╭─ PROVIDED MATERIAL

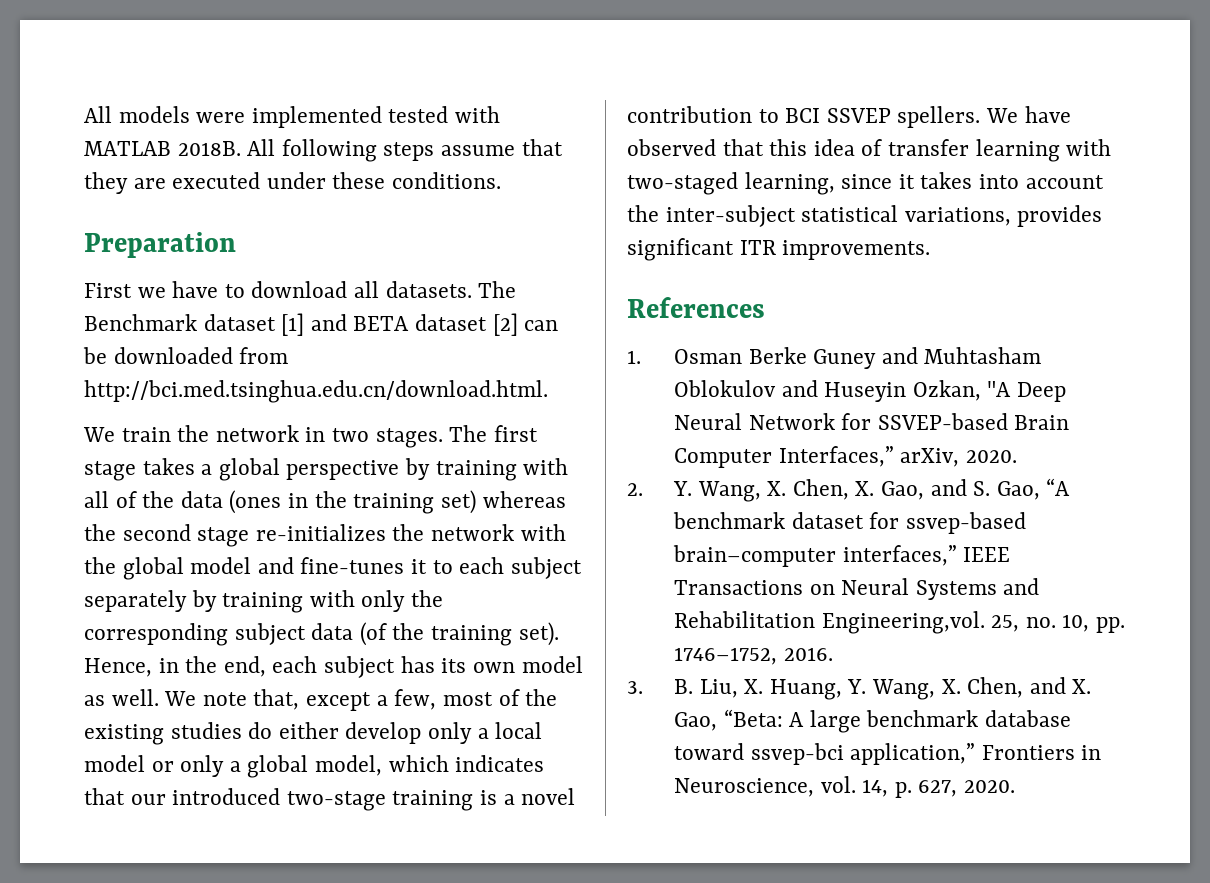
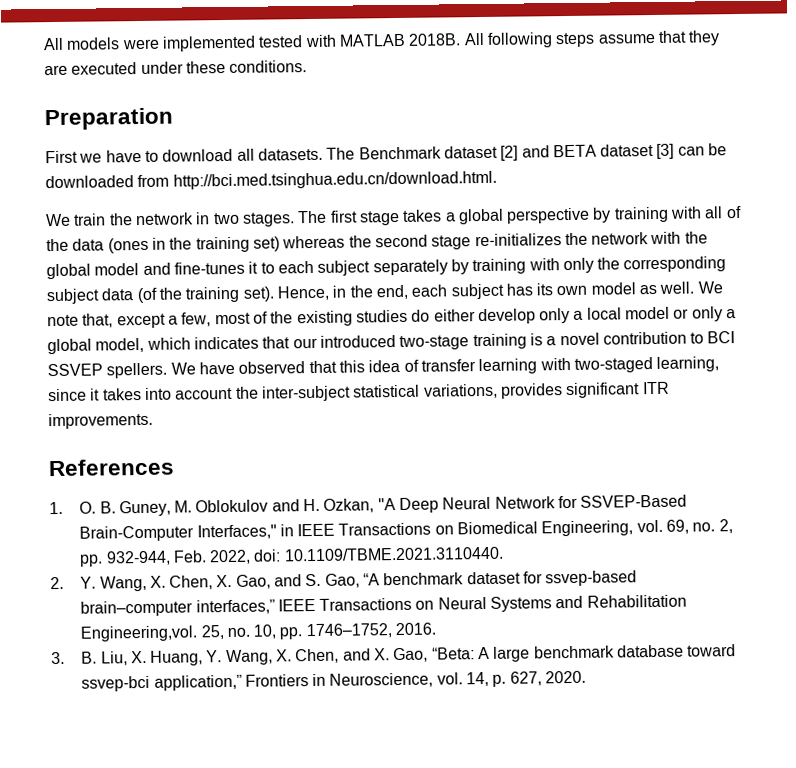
[281,313,305,336] [1] -> [500,145,519,161] [2]
[492,313,518,336] [2] -> [656,143,675,159] [3]
[673,347,1042,369] Osman Berke Guney and Muhtasham -> [79,500,193,517] O. B. Guney, M.
[824,382,907,402] Huseyin -> [303,498,321,512] H.
[877,413,1070,430] [673,446,1017,468] SSVEP-based Brain Computer Interfaces,” arXiv, 2020. -> [580,494,688,508] [79,519,733,542] [79,546,504,567] SSVEP-Based Brain-Computer Interfaces," in IEEE Transactions on Biomedical Engineering, vol. 69, no. 2, pp. 932-944, Feb. 2022, doi: 10.1109/TBME.2021.3110440.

╰─

## WORK ORDER
Please write out, exactly as they appear, only the lines from the one holding "[673,347,1042,369] Osman Berke" through the end of the data.

## EXERCISE RESULT
[673,347,1042,369] Osman Berke Guney and Muhtasham -> [79,500,193,517] O. B. Guney, M.
[824,382,907,402] Huseyin -> [303,498,321,512] H.
[877,413,1070,430] [673,446,1017,468] SSVEP-based Brain Computer Interfaces,” arXiv, 2020. -> [580,494,688,508] [79,519,733,542] [79,546,504,567] SSVEP-Based Brain-Computer Interfaces," in IEEE Transactions on Biomedical Engineering, vol. 69, no. 2, pp. 932-944, Feb. 2022, doi: 10.1109/TBME.2021.3110440.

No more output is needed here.